### PROVIDED ENTRIES
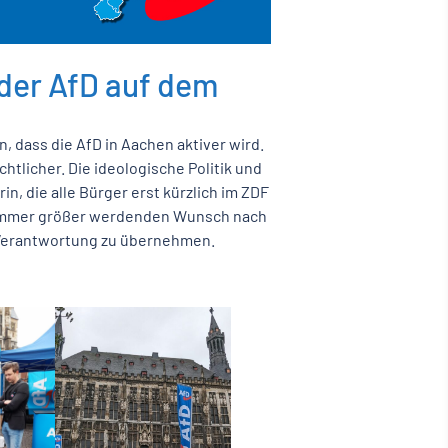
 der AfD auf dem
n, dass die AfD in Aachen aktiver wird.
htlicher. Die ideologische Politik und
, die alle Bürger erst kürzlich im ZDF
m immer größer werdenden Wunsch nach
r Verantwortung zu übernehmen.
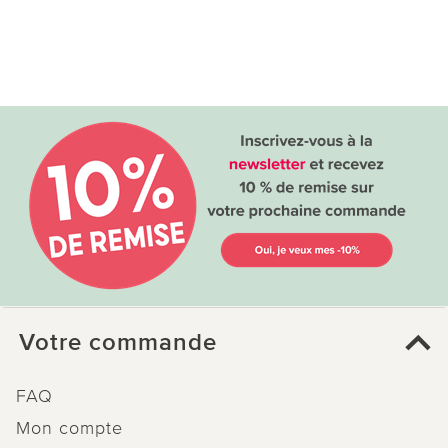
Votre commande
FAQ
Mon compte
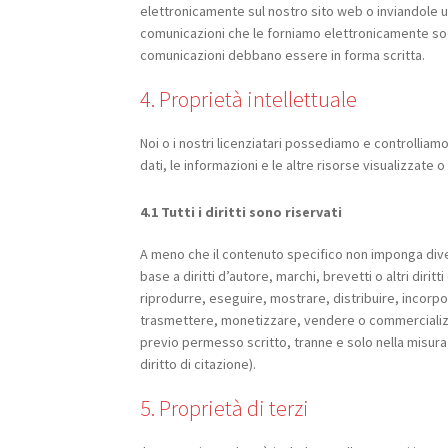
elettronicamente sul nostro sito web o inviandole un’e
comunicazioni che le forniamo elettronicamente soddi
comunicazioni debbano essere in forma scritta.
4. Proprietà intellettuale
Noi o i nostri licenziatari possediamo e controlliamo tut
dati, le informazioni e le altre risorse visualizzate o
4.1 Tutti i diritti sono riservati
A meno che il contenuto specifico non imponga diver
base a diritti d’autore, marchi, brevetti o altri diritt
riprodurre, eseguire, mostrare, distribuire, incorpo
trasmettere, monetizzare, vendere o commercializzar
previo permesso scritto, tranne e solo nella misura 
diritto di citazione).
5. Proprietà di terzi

--

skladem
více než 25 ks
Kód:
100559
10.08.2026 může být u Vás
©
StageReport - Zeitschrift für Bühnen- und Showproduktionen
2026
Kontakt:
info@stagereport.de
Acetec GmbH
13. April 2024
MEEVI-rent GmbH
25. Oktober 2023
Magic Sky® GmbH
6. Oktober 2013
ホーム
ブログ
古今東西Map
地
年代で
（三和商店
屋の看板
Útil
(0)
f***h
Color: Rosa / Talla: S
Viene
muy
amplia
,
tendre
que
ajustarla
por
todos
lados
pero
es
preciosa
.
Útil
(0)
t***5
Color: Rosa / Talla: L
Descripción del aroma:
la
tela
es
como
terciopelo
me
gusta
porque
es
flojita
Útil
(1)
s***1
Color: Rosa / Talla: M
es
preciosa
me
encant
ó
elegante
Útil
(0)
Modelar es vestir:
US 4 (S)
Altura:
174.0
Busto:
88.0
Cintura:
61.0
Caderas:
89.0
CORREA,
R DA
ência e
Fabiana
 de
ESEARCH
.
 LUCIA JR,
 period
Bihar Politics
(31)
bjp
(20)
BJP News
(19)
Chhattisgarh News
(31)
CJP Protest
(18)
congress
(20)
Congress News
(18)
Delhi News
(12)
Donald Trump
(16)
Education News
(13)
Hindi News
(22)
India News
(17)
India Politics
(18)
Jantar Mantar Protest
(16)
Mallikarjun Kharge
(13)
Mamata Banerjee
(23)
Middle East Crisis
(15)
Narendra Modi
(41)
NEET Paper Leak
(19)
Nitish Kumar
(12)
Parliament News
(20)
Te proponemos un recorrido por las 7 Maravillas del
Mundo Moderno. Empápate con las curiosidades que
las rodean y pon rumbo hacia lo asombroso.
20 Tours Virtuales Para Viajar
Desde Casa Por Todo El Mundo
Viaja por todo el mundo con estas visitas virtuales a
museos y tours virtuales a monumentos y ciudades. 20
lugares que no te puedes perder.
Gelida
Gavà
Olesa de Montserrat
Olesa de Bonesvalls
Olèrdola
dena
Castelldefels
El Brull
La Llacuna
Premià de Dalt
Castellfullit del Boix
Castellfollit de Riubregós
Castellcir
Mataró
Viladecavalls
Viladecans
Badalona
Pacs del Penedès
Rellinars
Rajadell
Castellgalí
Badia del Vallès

### INSTRUCTION
Using the records above, count the lines that hold the string "News", and give back only the result.

### WRITTEN ANSWER
8